In the last week I've had to deal with two large-scale influxes of traffic on one particular web server in our organization.
The first involved requests from 300,000 unique IPs in a span of a few hours. I analyzed them and found that ~250,000 were from Brazil. I'm used to using ASNs to block network ranges sending this kind of traffic, but in this case they were spread thinly over 6,000+ ASNs! I ended up blocking all of Brazil (sorry).
A few days later this same web server was on fire again. I performed the same analysis on IPs and found a similar number of unique addresses, but spread across Turkey, Russia, Argentina, Algeria and many more countries. What is going on?! Eventually I think I found a pattern to identify the requests, in that they were using ancient Chrome user agents. Chrome 40, 50, 60 and up to 90, all released 5 to 15 years ago. Then, just before I could implement a block based on these user agents, the traffic stopped.
In both cases the traffic from datacenter networks was limited because I already rate limit a few dozen of the larger ones.
Sysadmin life...
Try Anubis: <https://anubis.techaro.lol>
It's a reverse proxy that presents a PoC challenge to every new visitor. It shifts the initial cost of accessing your server's resources back at the client. Assuming your uplink can handle 300k clients requesting a single 70kb web page, it should solve most of your problems.
For science, can you estimate your peak QPS?
Anubis is a good choice because it whitelists legitimate and well behaved crawlers based on IP + user-agent. Cloudflare works as well in that regard but then you're MITM:ing all your visitors.
Also, I was just watching brodie robertson video about how United Nations has this random search page of unesco which actually has anubis.
Crazy how I remember the HN post where anubis's blog post was first made.

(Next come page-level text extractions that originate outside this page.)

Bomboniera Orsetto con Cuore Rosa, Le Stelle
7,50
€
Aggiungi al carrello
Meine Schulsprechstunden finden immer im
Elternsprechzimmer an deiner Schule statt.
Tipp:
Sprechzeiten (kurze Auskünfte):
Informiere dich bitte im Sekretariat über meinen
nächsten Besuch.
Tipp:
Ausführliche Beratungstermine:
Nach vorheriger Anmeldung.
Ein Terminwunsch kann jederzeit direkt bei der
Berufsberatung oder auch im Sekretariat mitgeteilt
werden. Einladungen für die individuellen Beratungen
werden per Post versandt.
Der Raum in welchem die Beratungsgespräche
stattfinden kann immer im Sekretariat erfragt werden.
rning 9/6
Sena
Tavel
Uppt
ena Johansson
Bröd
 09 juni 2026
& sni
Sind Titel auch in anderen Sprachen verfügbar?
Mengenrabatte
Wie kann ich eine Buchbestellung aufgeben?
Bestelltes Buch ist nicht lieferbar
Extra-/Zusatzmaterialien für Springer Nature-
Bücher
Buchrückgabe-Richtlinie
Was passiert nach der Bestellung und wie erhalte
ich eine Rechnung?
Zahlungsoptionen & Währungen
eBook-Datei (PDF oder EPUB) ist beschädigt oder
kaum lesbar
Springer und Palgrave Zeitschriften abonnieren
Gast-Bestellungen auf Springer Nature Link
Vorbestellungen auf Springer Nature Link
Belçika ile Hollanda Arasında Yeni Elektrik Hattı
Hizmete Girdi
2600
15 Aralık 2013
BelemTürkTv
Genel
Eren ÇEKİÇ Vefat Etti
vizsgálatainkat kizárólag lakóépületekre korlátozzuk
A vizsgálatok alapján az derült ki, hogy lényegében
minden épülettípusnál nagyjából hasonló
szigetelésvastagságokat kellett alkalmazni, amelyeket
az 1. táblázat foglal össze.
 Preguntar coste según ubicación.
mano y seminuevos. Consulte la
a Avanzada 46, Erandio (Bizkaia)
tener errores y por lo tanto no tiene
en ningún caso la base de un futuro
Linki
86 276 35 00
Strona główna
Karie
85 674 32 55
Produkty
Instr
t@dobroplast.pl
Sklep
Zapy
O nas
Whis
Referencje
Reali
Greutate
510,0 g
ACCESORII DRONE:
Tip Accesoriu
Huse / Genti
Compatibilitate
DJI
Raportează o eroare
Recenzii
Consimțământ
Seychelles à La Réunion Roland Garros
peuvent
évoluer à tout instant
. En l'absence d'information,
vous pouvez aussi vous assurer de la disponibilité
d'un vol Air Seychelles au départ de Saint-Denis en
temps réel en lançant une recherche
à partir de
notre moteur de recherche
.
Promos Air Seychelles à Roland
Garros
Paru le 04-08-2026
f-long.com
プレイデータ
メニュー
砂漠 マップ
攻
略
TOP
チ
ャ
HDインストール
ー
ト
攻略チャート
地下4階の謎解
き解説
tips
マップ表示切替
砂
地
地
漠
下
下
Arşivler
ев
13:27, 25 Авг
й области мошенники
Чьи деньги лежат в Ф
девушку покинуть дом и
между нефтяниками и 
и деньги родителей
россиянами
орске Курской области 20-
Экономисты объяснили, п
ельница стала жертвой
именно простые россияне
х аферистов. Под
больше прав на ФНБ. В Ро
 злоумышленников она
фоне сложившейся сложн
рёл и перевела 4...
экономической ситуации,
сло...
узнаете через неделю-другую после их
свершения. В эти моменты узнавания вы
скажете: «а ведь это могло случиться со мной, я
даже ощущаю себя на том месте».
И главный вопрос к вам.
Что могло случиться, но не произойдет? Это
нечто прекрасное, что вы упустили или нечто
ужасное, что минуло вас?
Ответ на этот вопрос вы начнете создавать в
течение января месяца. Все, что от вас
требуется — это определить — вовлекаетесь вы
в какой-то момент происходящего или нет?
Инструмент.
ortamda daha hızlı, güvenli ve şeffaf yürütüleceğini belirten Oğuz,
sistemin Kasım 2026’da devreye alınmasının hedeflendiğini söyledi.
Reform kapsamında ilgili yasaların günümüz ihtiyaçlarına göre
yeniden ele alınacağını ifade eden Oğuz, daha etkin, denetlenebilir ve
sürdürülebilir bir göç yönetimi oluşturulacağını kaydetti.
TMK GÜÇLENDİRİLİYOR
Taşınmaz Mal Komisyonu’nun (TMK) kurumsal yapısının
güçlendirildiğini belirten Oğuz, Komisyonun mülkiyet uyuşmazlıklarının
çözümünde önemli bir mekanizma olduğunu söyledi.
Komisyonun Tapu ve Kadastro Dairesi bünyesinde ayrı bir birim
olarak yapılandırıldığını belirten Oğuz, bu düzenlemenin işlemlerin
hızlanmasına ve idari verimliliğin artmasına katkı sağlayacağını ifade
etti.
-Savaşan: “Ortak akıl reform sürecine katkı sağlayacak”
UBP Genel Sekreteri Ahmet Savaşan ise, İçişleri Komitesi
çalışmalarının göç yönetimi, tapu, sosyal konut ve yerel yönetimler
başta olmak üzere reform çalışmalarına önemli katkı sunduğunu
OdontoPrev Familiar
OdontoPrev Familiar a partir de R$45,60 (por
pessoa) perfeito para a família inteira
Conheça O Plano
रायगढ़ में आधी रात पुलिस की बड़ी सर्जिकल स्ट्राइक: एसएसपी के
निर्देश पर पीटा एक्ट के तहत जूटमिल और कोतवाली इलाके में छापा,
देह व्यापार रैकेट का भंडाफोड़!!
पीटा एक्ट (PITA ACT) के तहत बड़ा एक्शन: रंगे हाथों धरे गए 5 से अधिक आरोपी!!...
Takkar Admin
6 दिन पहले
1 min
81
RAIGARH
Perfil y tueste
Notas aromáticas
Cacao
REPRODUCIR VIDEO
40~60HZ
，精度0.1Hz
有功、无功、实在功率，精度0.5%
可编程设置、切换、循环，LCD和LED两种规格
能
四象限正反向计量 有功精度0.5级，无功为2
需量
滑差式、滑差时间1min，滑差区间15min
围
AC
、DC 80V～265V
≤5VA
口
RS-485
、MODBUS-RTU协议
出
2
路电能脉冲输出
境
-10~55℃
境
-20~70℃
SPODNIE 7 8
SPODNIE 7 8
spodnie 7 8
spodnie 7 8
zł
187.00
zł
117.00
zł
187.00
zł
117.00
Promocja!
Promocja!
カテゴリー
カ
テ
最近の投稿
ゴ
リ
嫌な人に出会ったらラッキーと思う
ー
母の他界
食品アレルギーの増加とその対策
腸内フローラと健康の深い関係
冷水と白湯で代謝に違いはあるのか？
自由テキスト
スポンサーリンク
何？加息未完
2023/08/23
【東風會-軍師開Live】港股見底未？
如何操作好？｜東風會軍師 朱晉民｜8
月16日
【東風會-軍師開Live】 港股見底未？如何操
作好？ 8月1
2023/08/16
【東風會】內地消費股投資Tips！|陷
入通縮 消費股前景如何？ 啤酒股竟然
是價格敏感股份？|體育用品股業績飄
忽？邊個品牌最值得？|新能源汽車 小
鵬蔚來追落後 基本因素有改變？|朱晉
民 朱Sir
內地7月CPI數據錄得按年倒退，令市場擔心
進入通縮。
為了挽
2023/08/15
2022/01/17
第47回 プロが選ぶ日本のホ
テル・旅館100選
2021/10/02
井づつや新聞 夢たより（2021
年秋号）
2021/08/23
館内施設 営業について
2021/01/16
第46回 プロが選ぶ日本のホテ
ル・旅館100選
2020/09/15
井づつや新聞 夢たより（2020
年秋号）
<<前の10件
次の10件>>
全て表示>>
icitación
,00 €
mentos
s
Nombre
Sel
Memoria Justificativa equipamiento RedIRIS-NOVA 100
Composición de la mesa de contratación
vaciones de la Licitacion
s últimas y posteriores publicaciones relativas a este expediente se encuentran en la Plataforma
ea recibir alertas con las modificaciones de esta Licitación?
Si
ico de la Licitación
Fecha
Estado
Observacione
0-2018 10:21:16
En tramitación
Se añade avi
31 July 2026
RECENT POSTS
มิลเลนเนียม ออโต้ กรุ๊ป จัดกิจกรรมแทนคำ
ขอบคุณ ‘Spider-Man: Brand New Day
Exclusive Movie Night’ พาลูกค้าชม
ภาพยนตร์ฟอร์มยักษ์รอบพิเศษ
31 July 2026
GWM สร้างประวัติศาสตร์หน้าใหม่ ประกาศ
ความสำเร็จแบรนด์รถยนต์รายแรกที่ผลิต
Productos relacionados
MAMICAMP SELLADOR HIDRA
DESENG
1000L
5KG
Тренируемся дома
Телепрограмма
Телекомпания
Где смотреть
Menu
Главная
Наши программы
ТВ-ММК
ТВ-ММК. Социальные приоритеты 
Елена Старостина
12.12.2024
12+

Though, I always thought it was a bit funny with anime and it was made by frustration of (I think AWS? AI scrapers who won't follow general rules and it was constantly giving requests to his git server and it actually made his git server down I guess??) I didn't expect it to blow up to ... UN.
Her*
It was frustration at AWS' Alexa team and their abuse of the commons. Amusingly if they had replied to my email before I wrote my shitpost of an implementation this all could have turned out vastly differently.
I've seen a few attacks where the operators placed malicious code on high-traffic sites (e.g. some government thing, larger newspapers), and then just let browsers load your site as an img. Did you see images, css, js being loaded from these IPs? If they were expecting images, they wouldn't parse the HTML and not load other resources.
It's a pretty effective attack because you get large numbers of individual browsers to contribute. Hosters don't care, so unless the site owners are technical enough, they can stay online quite a bit.
If they work with Referrer Policy, they should be able to mask themselves fairly well - the ones I saw back then did not.